The recent usage based billing (UBB) scandal outraged Canadians. The Canadian Ratio-television and Telecommunications Commission (CRTC) ruled that Bell Canada could now charge its resellers according to their usage rather than only being able to charge them a flat fee. However, Canadians were outraged for the wrong reason. Rather than being outraged that a company obtained permission to charge its resellers as it desired, Canadians should have been outraged that permission was needed.

At the foundation of a free and prosperous society lie individual rights and cardinal amongst these are property rights: the right to acquire, use and dispose of one's property according to one's judgement. Time and time again, history has shown us that the more a society respects individual rights, the more prosperous this society becomes. Consider the dramatic increase in the standard of living brought by the industrial revolution, made possible only by the discovery and enshrinement of individual rights.

Despite the veneer of being privately operated, the Canadian telecommunications industry is operated in every essential way by the CRTC. To clarify the extent of the CRTC's control over the industry, let's consider the following story. Imagine that you want to start a limo company. You research the relevant laws and discover that you need to apply to your municipal transportation commission for an operating licence as well as a licence to acquire a limo. You receive your licences and through countless months of hard work, you've established a very successful limo company. Due to your success, the commission decides that you are to lease your limos to whoever wants to drive them at a "fair price" and the commission is ready to enforce this by force. "That's not fair!" you think to yourself, so you decide to raise your prices to make up for your losses. There's a catch: you need to apply to the commission for permission to do so. They may approve the increase, but if they ever deem, using whichever means they want, that your prices are unjust, you'll be charged with discrimination. Since you're a limo company, the presumption of innocence doesn't apply to you, it's up to you to prove that you're innocent. Should you fail, you'll face hundreds of thousands of dollars in fines. Should you ever forget to renew your licence, you'll be fined a million dollars for every day you operated without it. Despite all of these hardships, you keep your business afloat. Surely things can't get much worse, can they? The commission just ruled that there's too much competition in the South end of town and they've ordered you to cease providing your services there. This is despite the fact that they ordered you to start offering your services there last year.
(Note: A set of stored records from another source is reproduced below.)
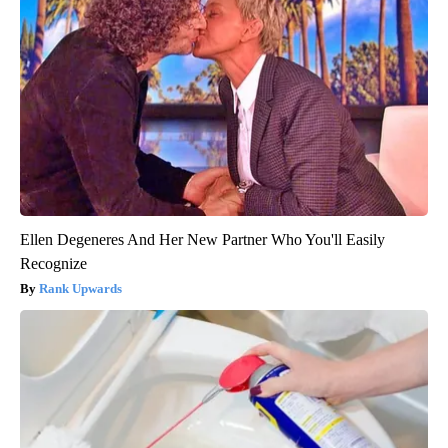
Ellen Degeneres And Her New Partner Who You'll Easily
Recognize
Rank Upwards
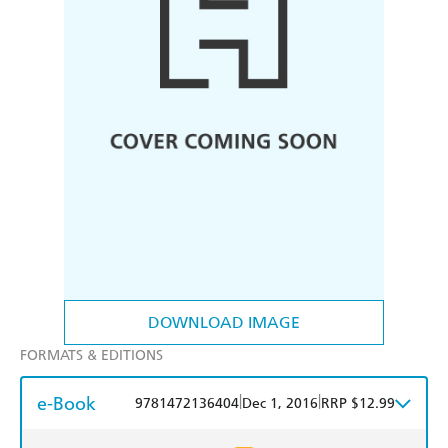
DOWNLOAD IMAGE
FORMATS & EDITIONS
e-Book
|
|
9781472136404
Dec 1, 2016
RRP $12.99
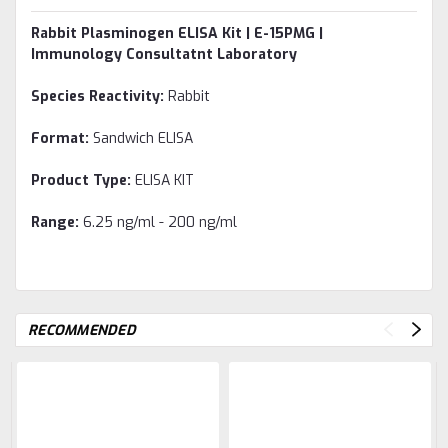
Rabbit Plasminogen ELISA Kit | E-15PMG |
Immunology Consultatnt Laboratory
Species Reactivity:
Rabbit
Format:
Sandwich ELISA
Product Type:
ELISA KIT
Range:
6.25 ng/ml - 200 ng/ml
RECOMMENDED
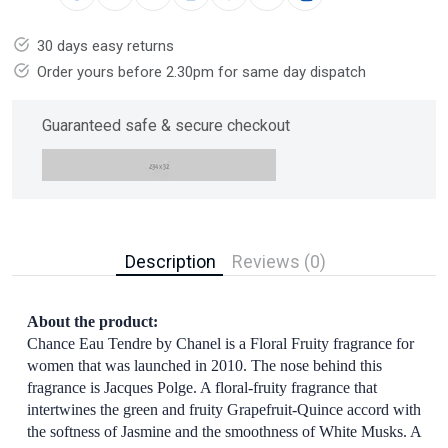
30 days easy returns
Order yours before 2.30pm for same day dispatch
Guaranteed safe & secure checkout
Description
Reviews (0)
About the product:
Chance Eau Tendre by Chanel is a Floral Fruity fragrance for
women that was launched in 2010. The nose behind this
fragrance is Jacques Polge. A floral-fruity fragrance that
intertwines the green and fruity Grapefruit-Quince accord with
the softness of Jasmine and the smoothness of White Musks. A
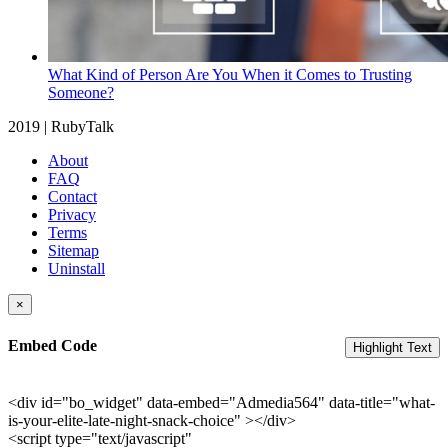
What Kind of Person Are You When it Comes to Trusting
Someone?
2019 | RubyTalk
About
FAQ
Contact
Privacy
Terms
Sitemap
Uninstall
×
Embed Code
Highlight Text
<div id="bo_widget" data-embed="Admedia564" data-title="what-
is-your-elite-late-night-snack-choice" ></div>
<script type="text/javascript"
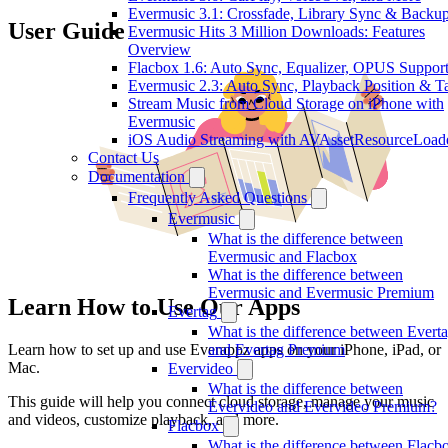
Evermusic 3.1: Crossfade, Library Sync & Backu
User Guide
Evermusic Hits 3 Million Downloads: Features
Overview
Flacbox 1.6: Auto Sync, Equalizer, OPUS Suppor
Evermusic 2.3: Auto Sync, Playback Position & T
Stream Music from Cloud Storage on iPhone with
Evermusic
iOS Audio Streaming with AVAssetResourceLoad
Contact Us
Documentation
Frequently Asked Questions
Evermusic
What is the difference between
Evermusic and Flacbox
What is the difference between
Evermusic and Evermusic Premium
Learn How to Use Our Apps
Evertag
What is the difference between Evert
Learn how to set up and use Everappz apps on your iPhone, iPad, or
and Evertag Premium
Mac.
Evervideo
What is the difference between
This guide will help you connect cloud storage, manage your music
Evervideo and Evervideo Premium?
and videos, customize playback, and more.
Flacbox
What is the difference between Flacb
As ludicrous as the transportation commission's powers sound, they are all powers the federal government granted the CRTC in the Telecommunications Act and they are all violations of individual rights.

Throughout the UBB scandal, Canadians damned Bell Canada as anti-competitive, believing that raising the prices "small competitors" paid to use Bell's equipment was meant to drive them out of business. Regardless of Bell's intentions, the fact is that Bell owns its equipment and that, morally, it can do as it pleases with it. Reselling Bell's Internet services is not a right and our government shouldn't treat it as one. If a reseller can't afford to lease Bell's equipment, it can either go out of business or find someone else to resell from. Many Canadians argued that there were no alternative telcos to switch to and begged the CRTC for more regulations against the telecommunications industry. However, their "solution" was precisely the cause of the problem. These regulations dictate to the property owners—the telcos—how they may use their property, an obvious violation of their property rights. The Canadian telecommunications industry is closed to international competition and Canadian newcomers face countless regulatory hurdles. Even if the market was open to all, who would want to subject themselves to the CRTC's arbitrary power? To prosper, all must free to act according to their own judgement, not some bureaucrats'. Only laissez-faire capitalism permits this freedom to all, businesses and consumers alike, and only under laissez-faire are individual rights protected. The solution to the UBB scandal is not more regulations, it's deregulating the telecommunications industry and abolishing the CRTC.

The above op-ed was my first op-ed as an assignment for ARI's Objectivist Academic Center. I am not a lawyer, so don't try to construe the above as legal advice.